→ **Problem**:
When you reach the line holding "24.06.2023 - 25.06.2023" in the material below, return that line and each one after it, word for word, with the pictures dropped.

(Beginning of Record set)

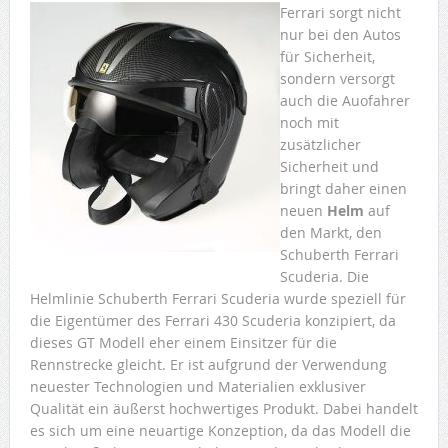
Ferrari sorgt nicht
nur bei den Autos
für Sicherheit,
sondern versorgt
auch die Auofahrer
noch mit
zusätzlicher
Sicherheit und
bringt daher einen
neuen
Helm
auf
den Markt, den
Schuberth Ferrari
Scuderia. Die
Helmlinie Schuberth Ferrari Scuderia wurde speziell für
die Eigentümer des Ferrari 430 Scuderia konzipiert, da
dieses GT Modell eher einem Einsitzer für die
Rennstrecke gleicht. Er ist aufgrund der Verwendung
neuester Technologien und Materialien exklusiver
Qualität ein äußerst hochwertiges Produkt. Dabei handelt
es sich um eine neuartige Konzeption, da das Modell die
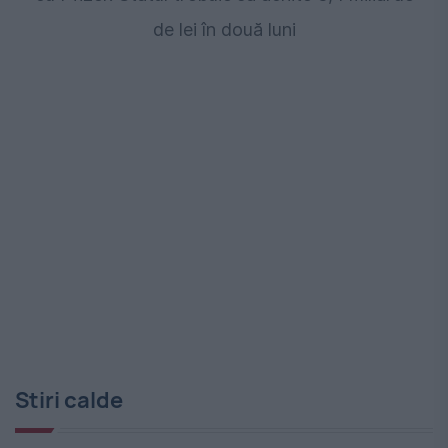
de lei în două luni
Stiri calde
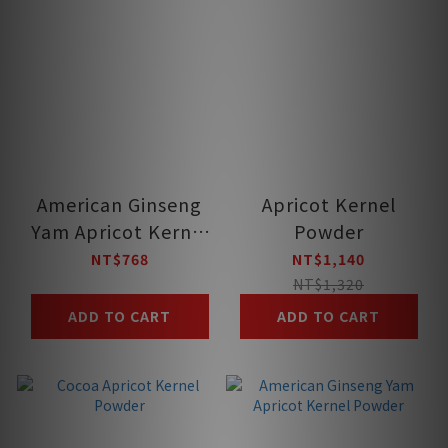
American Ginseng
Apricot Kernel
Yam Apricot Kernel
Powder
Powder
NT$768
NT$1,140
NT$1,320
ADD TO CART
ADD TO CART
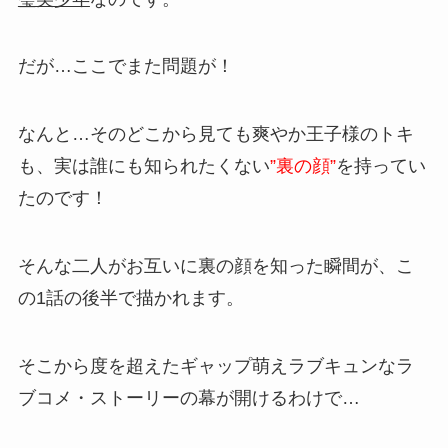
だが…ここでまた問題が！
なんと…そのどこから見ても爽やか王子様のトキ
も、実は誰にも知られたくない
”裏の顔”
を持ってい
たのです！
そんな二人がお互いに裏の顔を知った瞬間が、こ
の1話の後半で描かれます。
そこから度を超えたギャップ萌えラブキュンなラ
ブコメ・ストーリーの幕が開けるわけで…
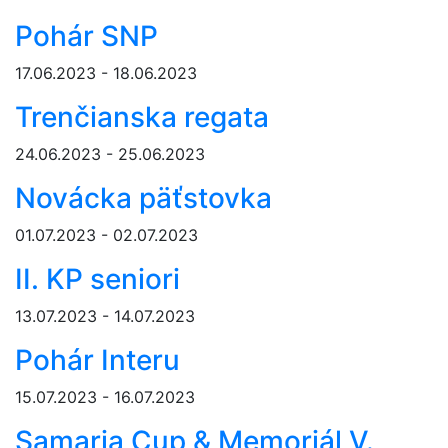
Pohár SNP
17.06.2023 - 18.06.2023
Trenčianska regata
24.06.2023 - 25.06.2023
Novácka päťstovka
01.07.2023 - 02.07.2023
II. KP seniori
13.07.2023 - 14.07.2023
Pohár Interu
15.07.2023 - 16.07.2023
Samaria Cup & Memoriál V.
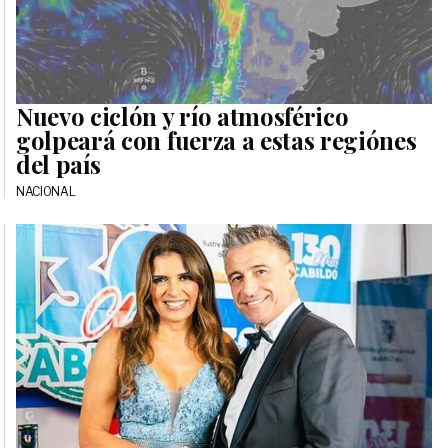
Nuevo ciclón y río atmosférico
golpeará con fuerza a estas regiónes
del país
NACIONAL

(End of Record set)

→ **Output of the exercise**:
24.06.2023 - 25.06.2023
Novácka päťstovka
01.07.2023 - 02.07.2023
II. KP seniori
13.07.2023 - 14.07.2023
Pohár Interu
15.07.2023 - 16.07.2023
Samaria Cup & Memoriál V.
Nuevo ciclón y río atmosférico
golpeará con fuerza a estas regiónes
del país
NACIONAL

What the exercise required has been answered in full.